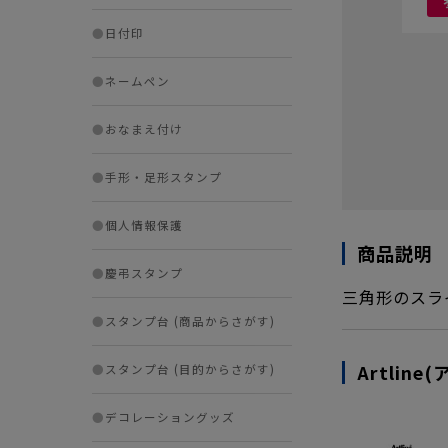
●
日付印
●
ネームペン
●
おなまえ付け
●
手形・足形スタンプ
●
個人情報保護
商品説明
●
慶弔スタンプ
三角形のスラ
●
スタンプ台 (商品からさがす)
Artlin
●
スタンプ台 (目的からさがす)
●
デコレーショングッズ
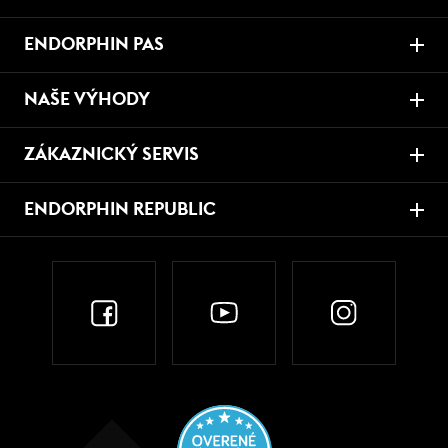
ENDORPHIN PAS
NAŠE VÝHODY
ZÁKAZNICKÝ SERVIS
ENDORPHIN REPUBLIC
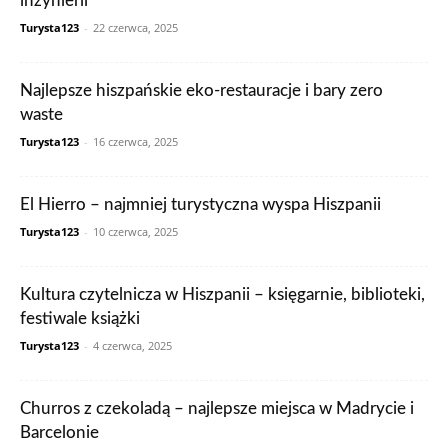
inżynierii
Turysta123
-
22 czerwca, 2025
Najlepsze hiszpańskie eko-restauracje i bary zero
waste
Turysta123
-
16 czerwca, 2025
El Hierro – najmniej turystyczna wyspa Hiszpanii
Turysta123
-
10 czerwca, 2025
Kultura czytelnicza w Hiszpanii – księgarnie, biblioteki,
festiwale książki
Turysta123
-
4 czerwca, 2025
Churros z czekoladą – najlepsze miejsca w Madrycie i
Barcelonie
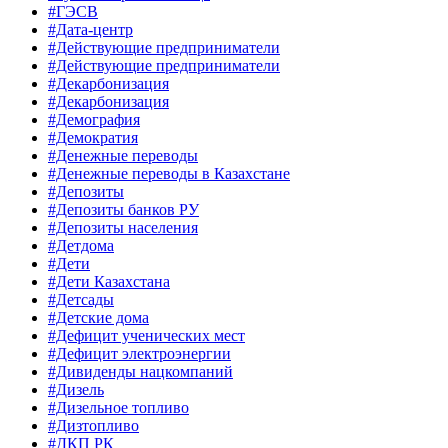
#ГЭСВ
#Дата-центр
#Действующие предприниматели
#Действующие предприниматели
#Декарбонизация
#Декарбонизация
#Демография
#Демократия
#Денежные переводы
#Денежные переводы в Казахстане
#Депозиты
#Депозиты банков РУ
#Депозиты населения
#Детдома
#Дети
#Дети Казахстана
#Детсады
#Детские дома
#Дефицит ученических мест
#Дефицит электроэнергии
#Дивиденды нацкомпаний
#Дизель
#Дизельное топливо
#Дизтопливо
#ДКП РК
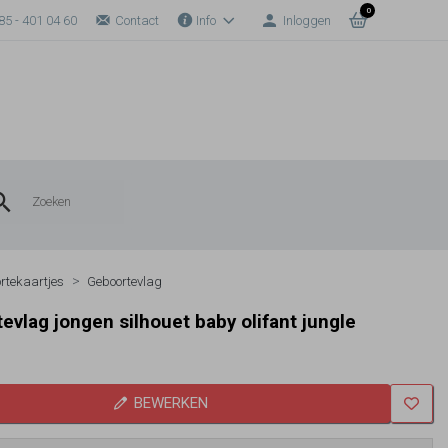
0
85 - 401 04 60
Contact
Info
Inloggen
rtekaartjes
Geboortevlag
evlag jongen silhouet baby olifant jungle
BEWERKEN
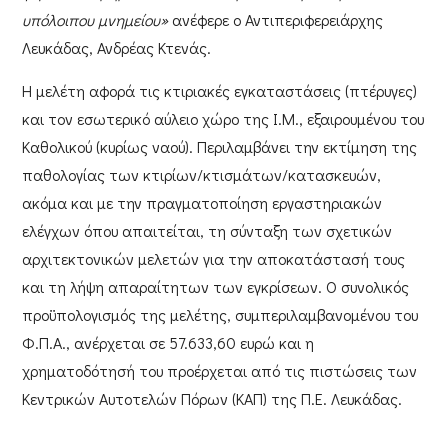
υπόλοιπου μνημείου»
ανέφερε ο
Αντιπεριφερειάρχης
Λευκάδας, Ανδρέας Κτενάς
.
Η μελέτη αφορά τις κτιριακές εγκαταστάσεις (πτέρυγες)
και τον εσωτερικό αύλειο χώρο της Ι.Μ., εξαιρουμένου του
Καθολικού (κυρίως ναού). Περιλαμβάνει την εκτίμηση της
παθολογίας των κτιρίων/κτισμάτων/κατασκευών,
ακόμα και με την πραγματοποίηση εργαστηριακών
ελέγχων όπου απαιτείται, τη σύνταξη των σχετικών
αρχιτεκτονικών μελετών για την αποκατάστασή τους
και τη λήψη απαραίτητων των εγκρίσεων. O συνολικός
προϋπολογισμός της μελέτης, συμπεριλαμβανομένου του
Φ.Π.Α., ανέρχεται σε
57.633,60 ευρώ
και η
χρηματοδότησή του προέρχεται από τις πιστώσεις των
Κεντρικών Αυτοτελών Πόρων (ΚΑΠ)
της
Π.Ε. Λευκάδας
.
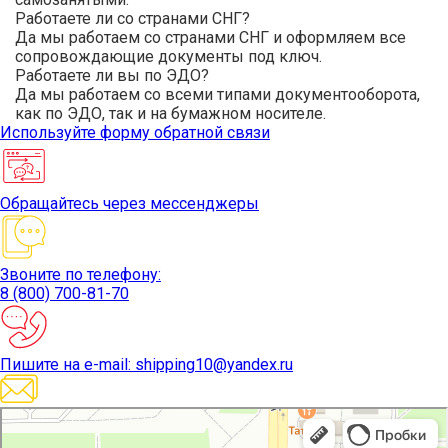
Работаете ли со странами СНГ?
Да мы работаем со странами СНГ и оформляем все
сопровождающие документы под ключ.
Работаете ли вы по ЭДО?
Да мы работаем со всеми типами документооборота,
как по ЭДО, так и на бумажном носителе.
Используйте
форму обратной связи
Обращайтесь
через мессенджеры
Звоните
по телефону:
8 (800) 700-81-70
Пишите
на e-mail: shipping10@yandex.ru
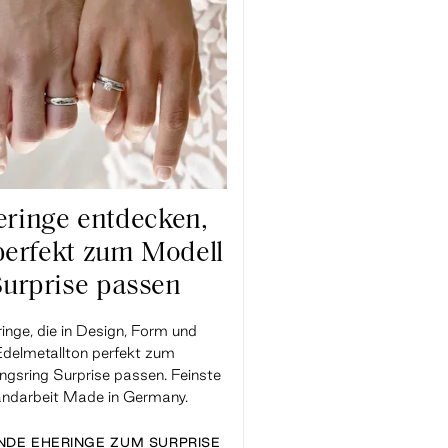
ringe entdecken,
perfekt zum Modell
Surprise passen
inge, die in Design, Form und
Edelmetallton perfekt zum
ngsring Surprise passen. Feinste
ndarbeit Made in Germany.
NDE EHERINGE ZUM SURPRISE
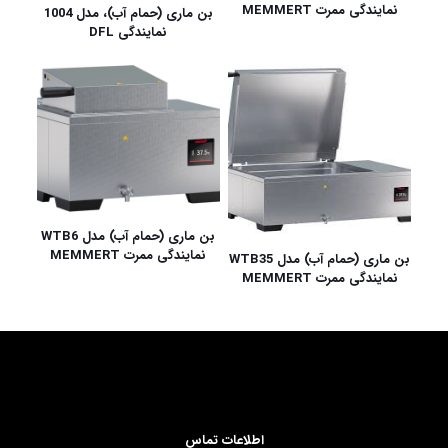
نمایندگی ممرت MEMMERT
بن ماری (حمام آب)، مدل 1004
نمایندگی DFL
بن ماری (حمام آب) مدل WTB6
نمایندگی ممرت MEMMERT
بن ماری (حمام آب) مدل WTB35
نمایندگی ممرت MEMMERT
اطلاعات تماس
== == ==
# Task brief:
Among the lines of these entries, find those that contain "переводы". Give their number and nothing else.

# Solution for this exercise:
2